Immigration et droit du travail
[Anne ajoute un commentaire à mon billet du 1er juillet. Elle écrit si bien qu'on voudrait être aussitôt d'accord avec elle. Mais ce ne serait pas sérieux. Elle mérite mieux. Et je prends donc le risque de passer pour un réac.]
Quand mon père nous a entraînés d’Algérie en France, ma mère et moi, en 1955, il a commencé par vendre des cartes postales et des crayons dans la rue, puis il a fait du démarchage pour le compte d’une compagnie d’assurance, avant de se faire embaucher dans un garage Renault où il faisait des écritures. Il n’est pas resté un jour sans travailler, et pour tous ces emplois qu’il a eus, il était payé en liquide. Je revois la table de la cuisine où il venait déposer sa paye hebdomadaire. Nous étions fiers et heureux de la façon dont la France nous accueillait. Car il était bien clair pour nous que la France ne nous devait rien, et que, par parenthèse, nous ne lui devions rien non plus.
Je voudrais que ceux qui militent pour la régularisation des sans-papiers nous disent si oui ou non ils militent aussi pour la libéralisation des conditions de travail. Si c’est le cas, je les approuve. Si ce n’est pas le cas, je voudrais qu’ils me disent comment ils se représentent les conditions de vie en France de ces familles sans travail. Pensent-ils qu’elles pourront aller croupir dans des meublés sordides, voire dans la rue? Ou qu’elles devront avoir droit aussi bien à un logement décent dont elles seront dispensées de payer le loyer?
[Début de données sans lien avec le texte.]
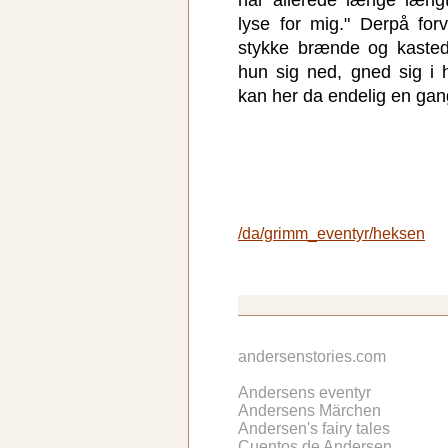
lyse for mig." Derpå for
stykke brænde og kasted
hun sig ned, gned sig i
kan her da endelig en gang 
/da/grimm_eventyr/heksen
andersenstories.com
Andersens eventyr
Andersens Märchen
Andersen's fairy tales
Cuentos de Andersen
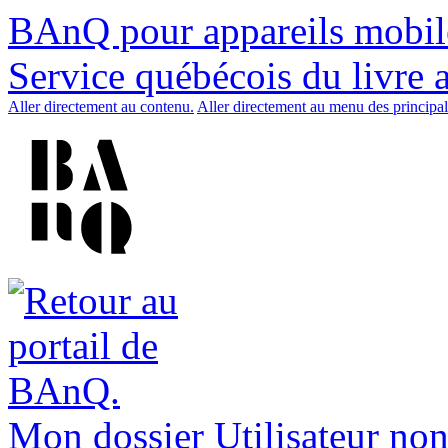
BAnQ pour appareils mobil
Service québécois du livre 
Aller directement au contenu.
Aller directement au menu des principal
Mon dossier
Utilisateur non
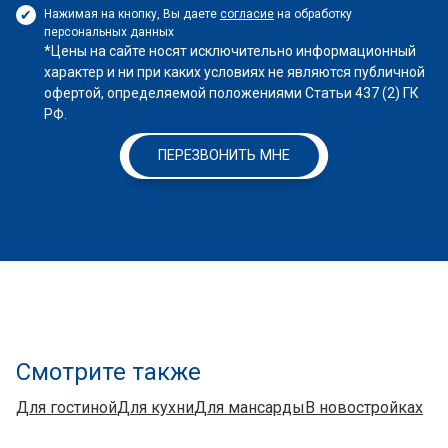
Нажимая на кнопку, Вы даете
согласие
на обработку
персональных данных
*Цены на сайте носят исключительно информационный
характер и ни при каких условиях не являются публичной
офертой, определяемой положениями Статьи 437 (2) ГК
РФ.
ПЕРЕЗВОНИТЬ МНЕ
Смотрите также
Для гостиной
Для кухни
Для мансарды
В новостройках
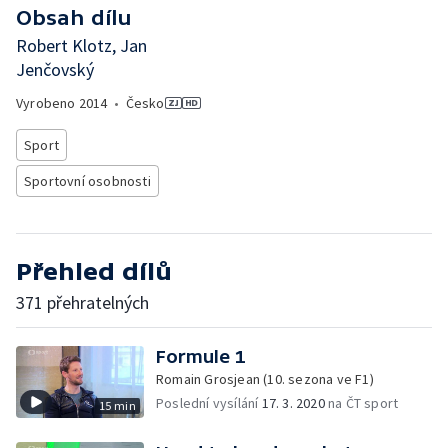
Obsah dílu
Robert Klotz, Jan
Jenčovský
Vyrobeno
2014
•
Česko
Sport
Sportovní osobnosti
Přehled dílů
371 přehratelných
Formule 1
Romain Grosjean (10. sezona ve F1)
Poslední vysílání
17. 3. 2020
na ČT sport
15 min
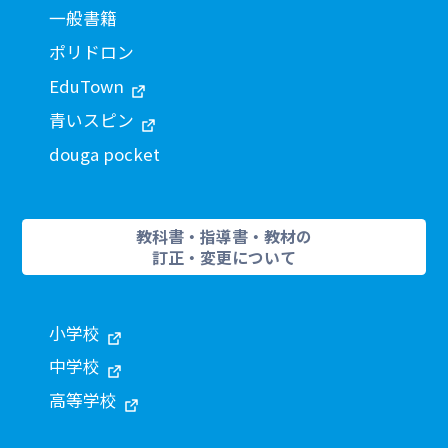
一般書籍
ポリドロン
EduTown
青いスピン
douga pocket
教科書・指導書・教材の
訂正・変更について
小学校
中学校
高等学校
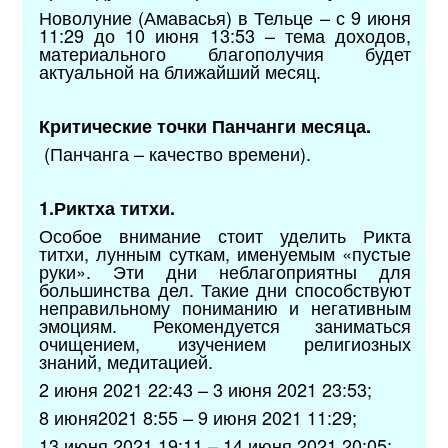
Новолуние (Амавасья) в Тельце – с 9 июня
11:29 до 10 июня 13:53 – тема доходов,
материального благополучия будет
актуальной на ближайший месяц.
Критические точки Панчанги месяца.
(Панчанга – качество времени).
1.Риктха титхи.
Особое внимание стоит уделить Рикта
титхи, лунным суткам, именуемым «пустые
руки». Эти дни неблагоприятны для
большинства дел. Такие дни способствуют
неправильному пониманию и негативным
эмоциям. Рекомендуется заниматься
очищением, изучением религиозных
знаний, медитацией.
2 июня 2021 22:43 – 3 июня 2021 23:53;
8 июня2021 8:55 – 9 июня 2021 11:29;
13 июня 2021 19:11 – 14 июня 2021 20:05;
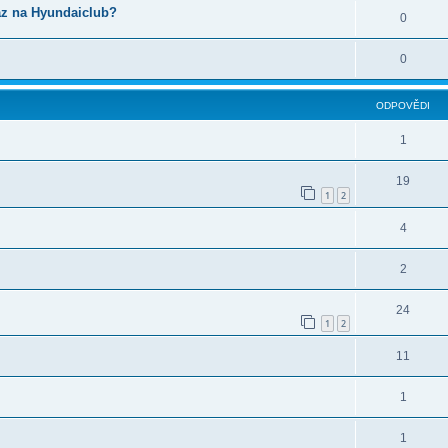
az na Hyundaiclub?
0
0
ODPOVĚDI
1
19
1
2
4
2
24
1
2
11
1
1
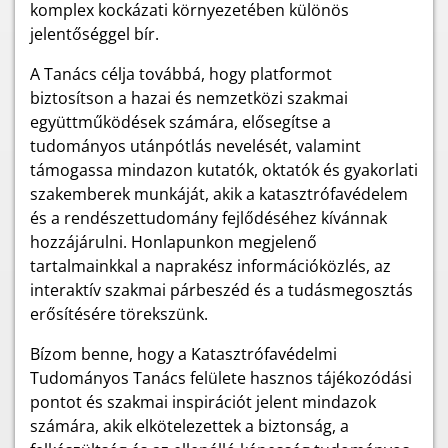
komplex kockázati környezetében különös
jelentőséggel bír.
A Tanács célja továbbá, hogy platformot
biztosítson a hazai és nemzetközi szakmai
együttműködések számára, elősegítse a
tudományos utánpótlás nevelését, valamint
támogassa mindazon kutatók, oktatók és gyakorlati
szakemberek munkáját, akik a katasztrófavédelem
és a rendészettudomány fejlődéséhez kívánnak
hozzájárulni. Honlapunkon megjelenő
tartalmainkkal a naprakész információközlés, az
interaktív szakmai párbeszéd és a tudásmegosztás
erősítésére törekszünk.
Bízom benne, hogy a Katasztrófavédelmi
Tudományos Tanács felülete hasznos tájékozódási
pontot és szakmai inspirációt jelent mindazok
számára, akik elkötelezettek a biztonság, a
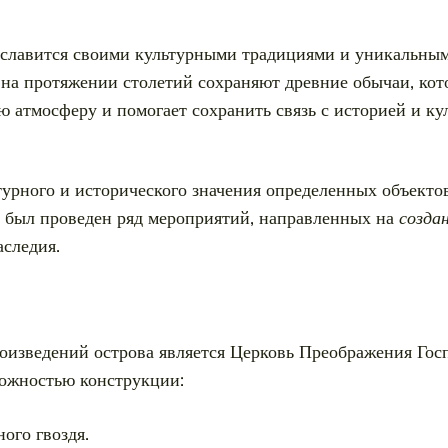
 славится своими культурными традициями и уникальным
 на протяжении столетий сохраняют древние обычаи, ко
ю атмосферу и помогает сохранить связь с историей и ку
урного и исторического значения определенных объекто
е был проведен ряд мероприятий, направленных на
созда
аследия.
оизведений острова является Церковь Преображения Госп
ложностью конструкции:
ого гвоздя.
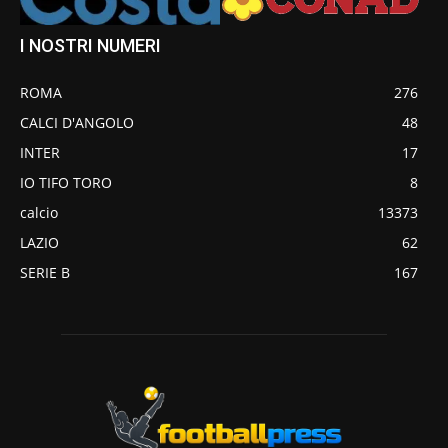
I NOSTRI NUMERI
ROMA
276
CALCI D'ANGOLO
48
INTER
17
IO TIFO TORO
8
calcio
13373
LAZIO
62
SERIE B
167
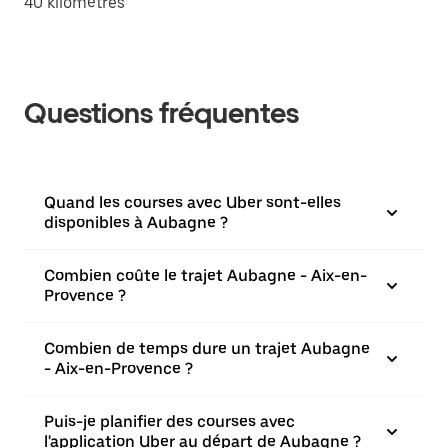
40 kilomètres
Questions fréquentes
Quand les courses avec Uber sont-elles
disponibles à Aubagne ?
Combien coûte le trajet Aubagne - Aix-en-
Provence ?
Combien de temps dure un trajet Aubagne
- Aix-en-Provence ?
Puis-je planifier des courses avec
l'application Uber au départ de Aubagne ?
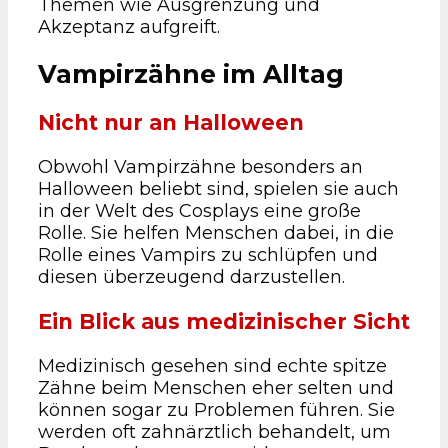
Themen wie Ausgrenzung und
Akzeptanz aufgreift.
Vampirzähne im Alltag
Nicht nur an Halloween
Obwohl Vampirzähne besonders an
Halloween beliebt sind, spielen sie auch
in der Welt des Cosplays eine große
Rolle. Sie helfen Menschen dabei, in die
Rolle eines Vampirs zu schlüpfen und
diesen überzeugend darzustellen.
Ein Blick aus medizinischer Sicht
Medizinisch gesehen sind echte spitze
Zähne beim Menschen eher selten und
können sogar zu Problemen führen. Sie
werden oft zahnärztlich behandelt, um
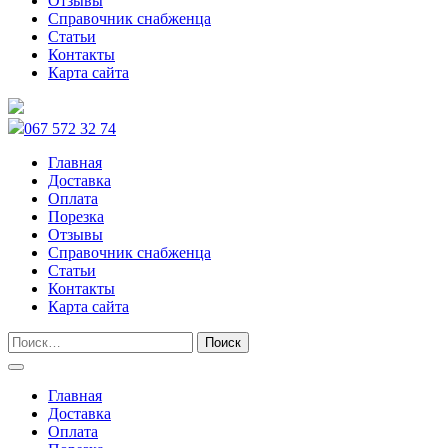
Отзывы
Справочник снабженца
Статьи
Контакты
Карта сайта
067 572 32 74
Главная
Доставка
Оплата
Порезка
Отзывы
Справочник снабженца
Статьи
Контакты
Карта сайта
Главная
Доставка
Оплата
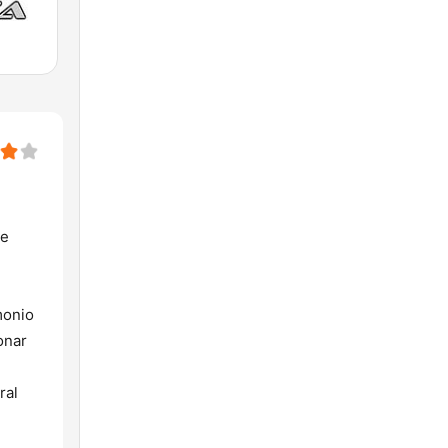
se
monio
onar
ral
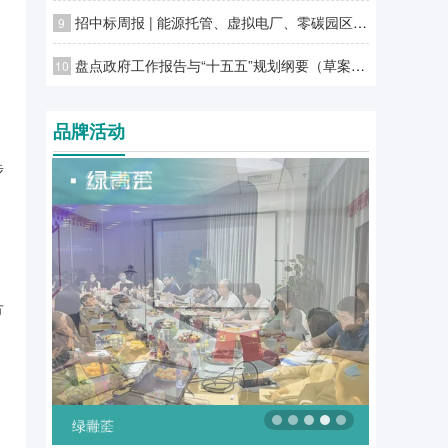
招中标周报 | 能源托管、虚拟电厂、零碳园区项目
9
盘点政府工作报告与“十五五”规划纲要（草案）中的“双碳”要点
10
品牌活动
步
方
，
绿融汇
Crois bien que je serais infiniment heureux de pouvoir revendiquer avec toi et avec quelques autres (pas tous) la régularisation des sans-papiers. Mais il faudrait que nous soyons d’accord également pour dénoncer ensemble, de la façon la plus ferme, les leaders politiques irresponsables qui prêchent pour un Smic à 1500 €? Ceux-là, il me semble qu’ils n’ont jamais eu à chercher du travail, pour eux ni pour personne de leurs familles.